Après la trilogie à succès Kirikou et son précédent long métrage Dilili à Paris, le maître de l’animation française Michel Ocelot fait un triple salto géographique et temporel dans son nouveau film Le Pharaon, le Sauvage et la princesse. Cette fois, il nous emmène d’abord en Egypte antique, puis dans une Auvergne moyenâgeuse et en Turquie au XVIIIe siècle pour suivre, au travers de trois contes, des aventures romanesques truffées de palais fastueux, de monarques cruels, de beignets parfumés et de princesses désobéissantes. Discussion avec un réalisateur intemporel qui nous explique pourquoi ces princesses sont cool et qu’il n’y a pas d’âge pour les aimer.

Comment est né votre nouveau film Le Pharaon, le Sauvage et la princesse ?

Je sortais de tourner « Dilili à Paris », qui a été dur à porter à plusieurs égards (6 ans de préparation pour un long métrage racontant le combat d’une petite fille métisse contre une secte masculiniste, ndlr), et j’ai décidé de faire des histoires plus courtes et plus légères. La préparation s’est faite comme d’habitude, seul et dans le silence : scénario, dialogues, storyboard, modèles de personnages, esquisses de décors. Tout cela s’est passé pendant les confinements qui ne m’ont ralenti d’aucune manière, j’étais à mon bureau comme d’habitude. Le tournage s’est bien passé, en partie à Bruxelles et en partie dans un village de la Moselle, parce que la Belgique et la Région Grand-Est nous ont donné quelque argent.

Trois contes, trois époques et trois cultures différentes. Où trouvez-vous donc vos inspirations ?

Tout m’inspire, toutes les régions, toutes les époques. Je suis un gourmand dans une confiserie et je veux tout goûter.

Le confinement vous a-t-il donné des idées ?

La conteuse dans le chantier a été le tout premier dessin que j’ai fait pendant le premier grand confinement. Ce confinement, jamais vécu, était effarant. Je me suis dit que c’était comme la guerre, un pays qui s’arrête totalement et de grosses sommes d’argent à rembourser un jour. Il faudra retrousser ses manches et reconstruire. J’ai donc dessiné, dans un chantier, une conteuse en bleu de travail. Mais attention, ce n’est pas parce qu’on est en bleu de travail qu’on n’est pas élégante !
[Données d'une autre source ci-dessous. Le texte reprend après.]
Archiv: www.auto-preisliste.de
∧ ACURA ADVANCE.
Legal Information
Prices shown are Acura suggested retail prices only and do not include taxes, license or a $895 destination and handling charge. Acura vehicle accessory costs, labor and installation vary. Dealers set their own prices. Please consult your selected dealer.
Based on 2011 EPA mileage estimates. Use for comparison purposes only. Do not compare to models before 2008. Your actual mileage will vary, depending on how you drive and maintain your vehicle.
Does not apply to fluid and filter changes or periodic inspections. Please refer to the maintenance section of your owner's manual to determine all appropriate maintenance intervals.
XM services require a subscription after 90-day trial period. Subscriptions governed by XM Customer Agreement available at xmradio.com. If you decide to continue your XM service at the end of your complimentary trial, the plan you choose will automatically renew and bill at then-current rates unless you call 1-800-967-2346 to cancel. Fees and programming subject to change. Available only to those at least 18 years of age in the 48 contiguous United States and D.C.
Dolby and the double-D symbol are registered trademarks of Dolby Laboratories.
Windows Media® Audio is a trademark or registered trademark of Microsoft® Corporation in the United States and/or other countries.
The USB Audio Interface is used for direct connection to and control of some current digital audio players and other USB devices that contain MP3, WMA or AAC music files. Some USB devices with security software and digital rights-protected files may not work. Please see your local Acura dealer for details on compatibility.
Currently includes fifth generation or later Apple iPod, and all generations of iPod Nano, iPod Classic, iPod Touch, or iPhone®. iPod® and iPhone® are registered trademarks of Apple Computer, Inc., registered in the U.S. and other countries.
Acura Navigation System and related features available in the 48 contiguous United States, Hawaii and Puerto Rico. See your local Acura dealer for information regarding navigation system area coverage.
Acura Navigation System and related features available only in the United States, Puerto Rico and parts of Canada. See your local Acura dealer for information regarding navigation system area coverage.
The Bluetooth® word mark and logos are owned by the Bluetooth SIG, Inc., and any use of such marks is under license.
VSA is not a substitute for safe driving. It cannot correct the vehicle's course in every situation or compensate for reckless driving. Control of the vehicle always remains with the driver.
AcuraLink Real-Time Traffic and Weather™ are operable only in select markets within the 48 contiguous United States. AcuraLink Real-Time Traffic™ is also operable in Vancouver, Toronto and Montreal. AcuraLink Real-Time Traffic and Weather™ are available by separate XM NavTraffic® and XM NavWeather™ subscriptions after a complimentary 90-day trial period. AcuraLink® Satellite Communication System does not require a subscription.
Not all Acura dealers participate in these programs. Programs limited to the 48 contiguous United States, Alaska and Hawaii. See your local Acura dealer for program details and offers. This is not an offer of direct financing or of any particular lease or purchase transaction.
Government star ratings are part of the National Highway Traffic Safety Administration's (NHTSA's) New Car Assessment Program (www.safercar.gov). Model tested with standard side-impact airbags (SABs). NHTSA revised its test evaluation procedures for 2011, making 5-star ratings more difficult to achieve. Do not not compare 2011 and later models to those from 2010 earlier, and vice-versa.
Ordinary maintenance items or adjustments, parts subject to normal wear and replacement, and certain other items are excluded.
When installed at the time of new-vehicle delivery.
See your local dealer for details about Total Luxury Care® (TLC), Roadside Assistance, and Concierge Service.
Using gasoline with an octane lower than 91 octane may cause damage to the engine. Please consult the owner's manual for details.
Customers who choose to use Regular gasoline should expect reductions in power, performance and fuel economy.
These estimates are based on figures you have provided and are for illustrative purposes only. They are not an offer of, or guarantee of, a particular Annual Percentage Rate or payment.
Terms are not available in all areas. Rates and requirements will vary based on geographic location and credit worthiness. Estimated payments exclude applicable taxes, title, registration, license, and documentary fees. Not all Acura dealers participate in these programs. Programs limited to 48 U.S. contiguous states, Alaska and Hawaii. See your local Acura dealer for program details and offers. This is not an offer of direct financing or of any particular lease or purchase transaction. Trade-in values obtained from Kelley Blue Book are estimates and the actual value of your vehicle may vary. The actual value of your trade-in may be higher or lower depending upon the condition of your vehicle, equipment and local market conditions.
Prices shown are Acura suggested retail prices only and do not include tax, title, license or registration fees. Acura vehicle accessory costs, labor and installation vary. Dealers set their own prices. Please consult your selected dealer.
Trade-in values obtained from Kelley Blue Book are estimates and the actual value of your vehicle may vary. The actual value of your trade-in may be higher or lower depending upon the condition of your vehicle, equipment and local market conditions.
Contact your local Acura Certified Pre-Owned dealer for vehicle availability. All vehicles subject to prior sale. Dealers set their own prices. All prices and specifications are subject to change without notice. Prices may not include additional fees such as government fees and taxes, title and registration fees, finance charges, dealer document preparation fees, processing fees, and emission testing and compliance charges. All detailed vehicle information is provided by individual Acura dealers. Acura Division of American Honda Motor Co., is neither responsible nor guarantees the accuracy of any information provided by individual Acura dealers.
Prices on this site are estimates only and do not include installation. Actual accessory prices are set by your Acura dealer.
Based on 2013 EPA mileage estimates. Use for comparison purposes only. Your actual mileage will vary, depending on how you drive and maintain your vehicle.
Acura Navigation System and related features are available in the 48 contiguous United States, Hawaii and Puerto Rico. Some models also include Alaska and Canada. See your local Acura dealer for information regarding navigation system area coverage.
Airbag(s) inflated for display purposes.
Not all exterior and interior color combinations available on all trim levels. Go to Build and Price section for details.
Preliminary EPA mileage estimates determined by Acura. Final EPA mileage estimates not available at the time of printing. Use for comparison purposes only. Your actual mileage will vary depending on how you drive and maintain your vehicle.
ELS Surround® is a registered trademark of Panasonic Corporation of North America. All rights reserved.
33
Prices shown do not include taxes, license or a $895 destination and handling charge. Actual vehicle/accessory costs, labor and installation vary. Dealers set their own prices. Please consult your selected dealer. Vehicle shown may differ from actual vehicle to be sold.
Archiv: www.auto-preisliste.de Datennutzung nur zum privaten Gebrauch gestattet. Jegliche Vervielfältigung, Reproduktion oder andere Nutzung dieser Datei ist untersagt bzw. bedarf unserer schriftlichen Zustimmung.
 La diction dans vos films est unique en son genre, les mots et les tournures de phrases peuvent paraître simples, presque naïfs. Votre nouveau film n’échappe pas à la règle.  Pourquoi ?

Je n’ai pas conscience de demander une diction particulière aux comédiens. Mais j’ai probablement exprimé, d’une manière ou d’une autre, l’évidence : si on parle, il faut se faire comprendre parfaitement. Mes phrases sont très compréhensibles, mais je ne crois pas que les mots soient si simples et si naïfs.
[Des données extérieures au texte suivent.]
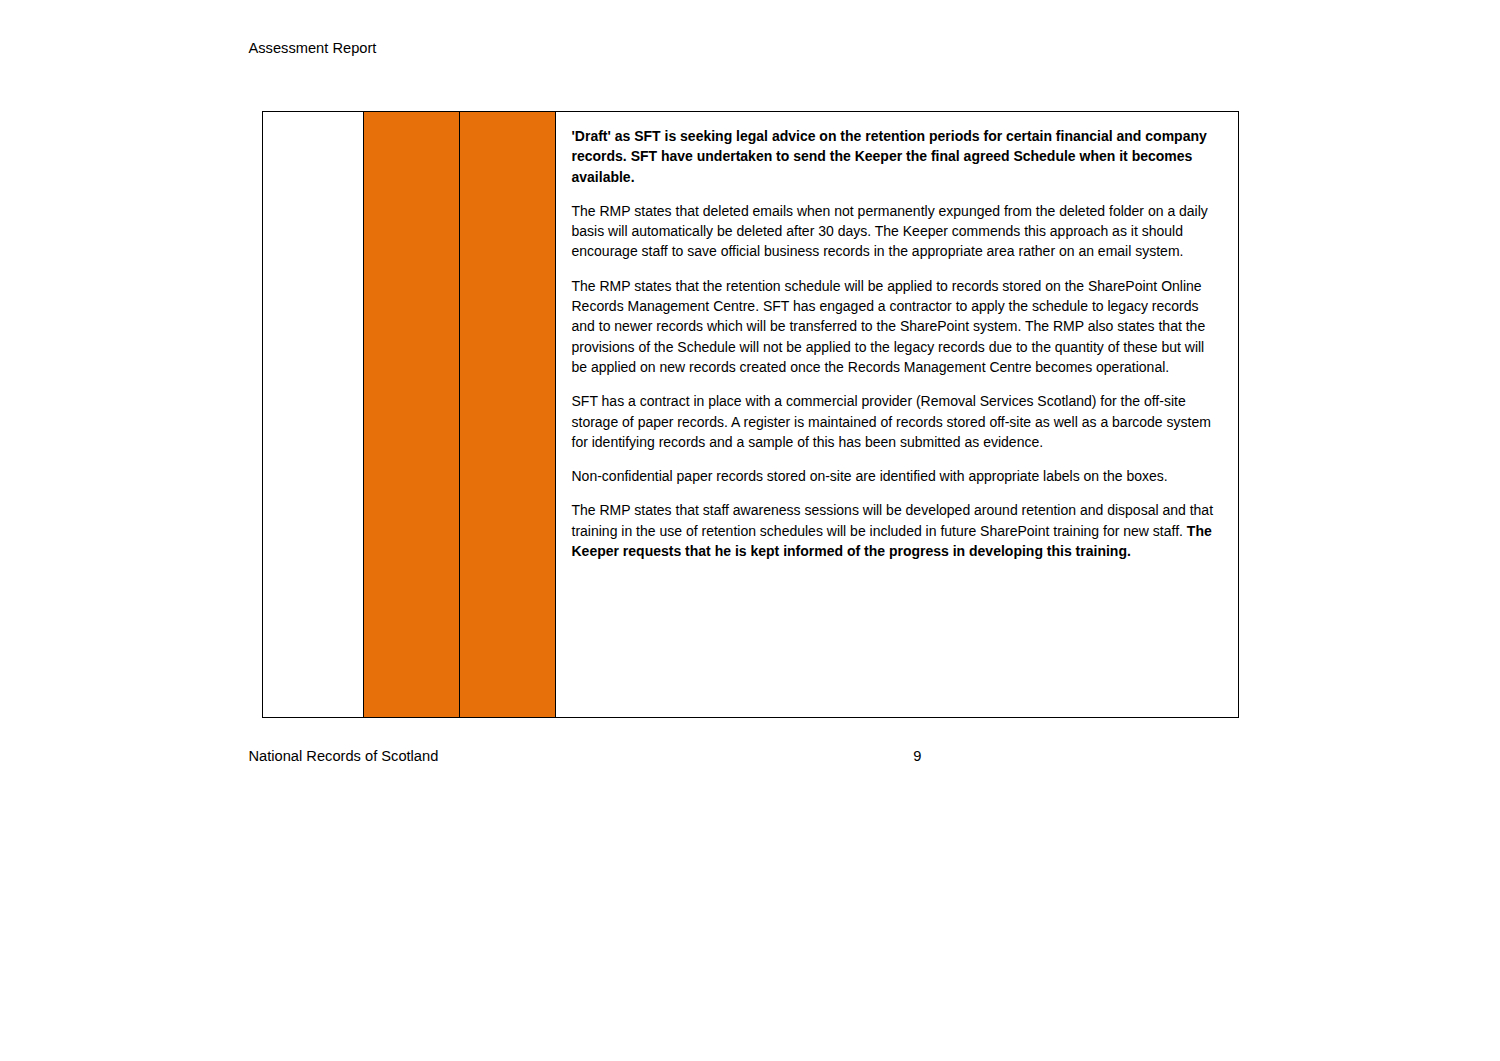Assessment Report
| | | | 'Draft' as SFT is seeking legal advice on the retention periods for certain financial and company records. SFT have undertaken to send the Keeper the final agreed Schedule when it becomes available. The RMP states that deleted emails when not permanently expunged from the deleted folder on a daily basis will automatically be deleted after 30 days. The Keeper commends this approach as it should encourage staff to save official business records in the appropriate area rather on an email system. The RMP states that the retention schedule will be applied to records stored on the SharePoint Online Records Management Centre. SFT has engaged a contractor to apply the schedule to legacy records and to newer records which will be transferred to the SharePoint system. The RMP also states that the provisions of the Schedule will not be applied to the legacy records due to the quantity of these but will be applied on new records created once the Records Management Centre becomes operational. SFT has a contract in place with a commercial provider (Removal Services Scotland) for the off-site storage of paper records. A register is maintained of records stored off-site as well as a barcode system for identifying records and a sample of this has been submitted as evidence. Non-confidential paper records stored on-site are identified with appropriate labels on the boxes. The RMP states that staff awareness sessions will be developed around retention and disposal and that training in the use of retention schedules will be included in future SharePoint training for new staff. The Keeper requests that he is kept informed of the progress in developing this training. |
National Records of Scotland
9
 Pourquoi avoir choisi le conte comme moyen d’expression ?

Je me trouve extrêmement à l’aise dans le conte. Il permet de faire systématiquement quelque chose de joli. La beauté et le plaisir m’intéressent. Et sous les jolis déguisements, mine de rien, on peut dire tout ce qu’on veut sans que le public proteste, et on va plus vite au but qu’avec un récit réaliste.
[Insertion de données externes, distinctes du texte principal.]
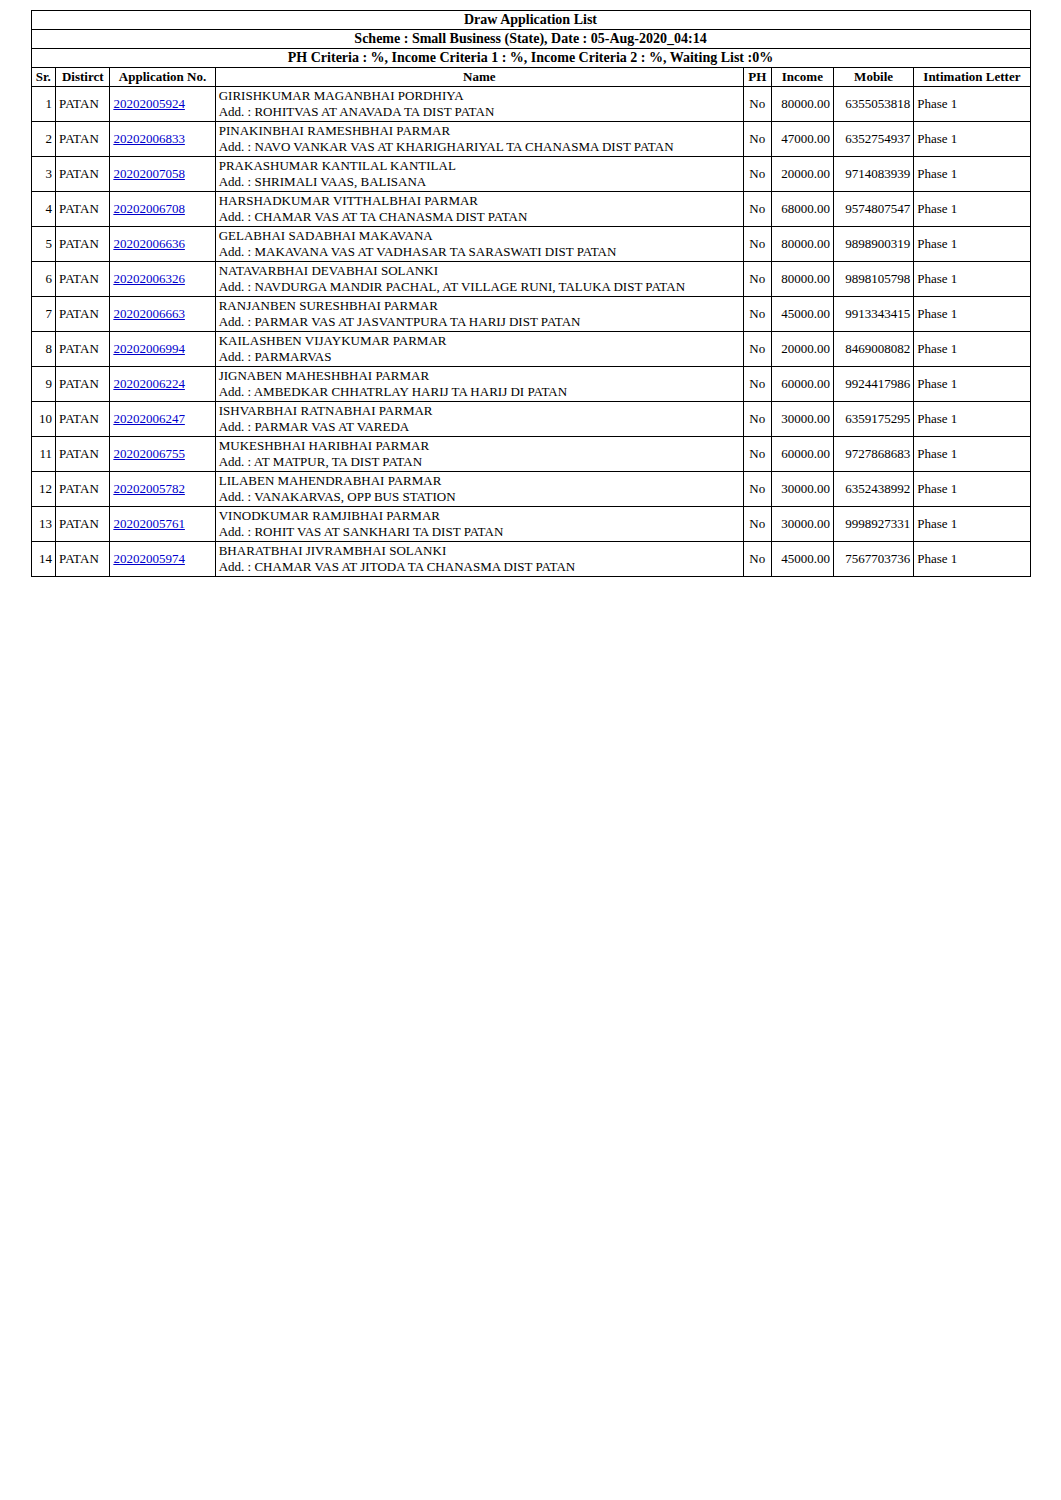| Draw Application List |
| --- |
| Scheme : Small Business (State), Date : 05-Aug-2020_04:14 |
| PH Criteria : %, Income Criteria 1 : %, Income Criteria 2 : %, Waiting List :0% |
| Sr. | Distirct | Application No. | Name | PH | Income | Mobile | Intimation Letter |
| 1 | PATAN | 20202005924 | GIRISHKUMAR MAGANBHAI PORDHIYA Add. : ROHITVAS AT ANAVADA TA DIST PATAN | No | 80000.00 | 6355053818 | Phase 1 |
| 2 | PATAN | 20202006833 | PINAKINBHAI RAMESHBHAI PARMAR Add. : NAVO VANKAR VAS AT KHARIGHARIYAL TA CHANASMA DIST PATAN | No | 47000.00 | 6352754937 | Phase 1 |
| 3 | PATAN | 20202007058 | PRAKASHUMAR KANTILAL KANTILAL Add. : SHRIMALI VAAS, BALISANA | No | 20000.00 | 9714083939 | Phase 1 |
| 4 | PATAN | 20202006708 | HARSHADKUMAR VITTHALBHAI PARMAR Add. : CHAMAR VAS AT TA CHANASMA DIST PATAN | No | 68000.00 | 9574807547 | Phase 1 |
| 5 | PATAN | 20202006636 | GELABHAI SADABHAI MAKAVANA Add. : MAKAVANA VAS AT VADHASAR TA SARASWATI DIST PATAN | No | 80000.00 | 9898900319 | Phase 1 |
| 6 | PATAN | 20202006326 | NATAVARBHAI DEVABHAI SOLANKI Add. : NAVDURGA MANDIR PACHAL, AT VILLAGE RUNI, TALUKA DIST PATAN | No | 80000.00 | 9898105798 | Phase 1 |
| 7 | PATAN | 20202006663 | RANJANBEN SURESHBHAI PARMAR Add. : PARMAR VAS AT JASVANTPURA TA HARIJ DIST PATAN | No | 45000.00 | 9913343415 | Phase 1 |
| 8 | PATAN | 20202006994 | KAILASHBEN VIJAYKUMAR PARMAR Add. : PARMARVAS | No | 20000.00 | 8469008082 | Phase 1 |
| 9 | PATAN | 20202006224 | JIGNABEN MAHESHBHAI PARMAR Add. : AMBEDKAR CHHATRLAY HARIJ TA HARIJ DI PATAN | No | 60000.00 | 9924417986 | Phase 1 |
| 10 | PATAN | 20202006247 | ISHVARBHAI RATNABHAI PARMAR Add. : PARMAR VAS AT VAREDA | No | 30000.00 | 6359175295 | Phase 1 |
| 11 | PATAN | 20202006755 | MUKESHBHAI HARIBHAI PARMAR Add. : AT MATPUR, TA DIST PATAN | No | 60000.00 | 9727868683 | Phase 1 |
| 12 | PATAN | 20202005782 | LILABEN MAHENDRABHAI PARMAR Add. : VANAKARVAS, OPP BUS STATION | No | 30000.00 | 6352438992 | Phase 1 |
| 13 | PATAN | 20202005761 | VINODKUMAR RAMJIBHAI PARMAR Add. : ROHIT VAS AT SANKHARI TA DIST PATAN | No | 30000.00 | 9998927331 | Phase 1 |
| 14 | PATAN | 20202005974 | BHARATBHAI JIVRAMBHAI SOLANKI Add. : CHAMAR VAS AT JITODA TA CHANASMA DIST PATAN | No | 45000.00 | 7567703736 | Phase 1 |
Votre public a-t-il changé depuis vos débuts ?

Je ne sais pas. Ce que je sais c’est que des magnifiques jeunes adultes viennent me remercier pour ce que j’ai fait pour eux, les petites histoires que je leur ai racontées quand ils étaient petits, et ils ajoutent : « Ces histoires, je les regarde encore aujourd’hui ».

Réaliser un film qui se passe dans la France d’aujourd’hui, vous y pensez ?

Oui, j’y pense, ou on m’y fait penser. Mais sortez dans la rue, et regardez comme les gens sont habillés triste. Vous avez envie de faire un dessin animé avec ça ?

Des films d’animation à conseiller ?

Les titres que je donne volontiers :  « Persepolis » de Marjane Satrapi et, plus récent, « Josep » de Aurel.

Regardez-vous les films des géants comme PIXAR et Walt Disney ? Ou du Studio Ghibli ?

PIXAR et Walt Disney, ce sont désormais des fabrications de grandes usines prestigieuses, et je n’ai pas beaucoup de temps pour les regarder. Je me sens plus proche de ceux du studio Ghibli. Takahata et Myazaki n’ont jamais cessé d’être des grands créateurs libres, n’obéissant à personne.

Libres et n’obéissant à personne… Comme vos héros qui rejettent toute forme d’autorité qu’elle soit parentale, policière ou religieuse. La rébellion est-elle souhaitable ?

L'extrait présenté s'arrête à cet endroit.